Dataset excerpts
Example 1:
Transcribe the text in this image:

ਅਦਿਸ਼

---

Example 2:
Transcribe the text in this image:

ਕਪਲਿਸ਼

How to complete this task
Set down the records again in full. Match them exactly.

Task output
Example 1:
Transcribe the text in this image:

ਅਦਿਸ਼

---

Example 2:
Transcribe the text in this image:

ਕਪਲਿਸ਼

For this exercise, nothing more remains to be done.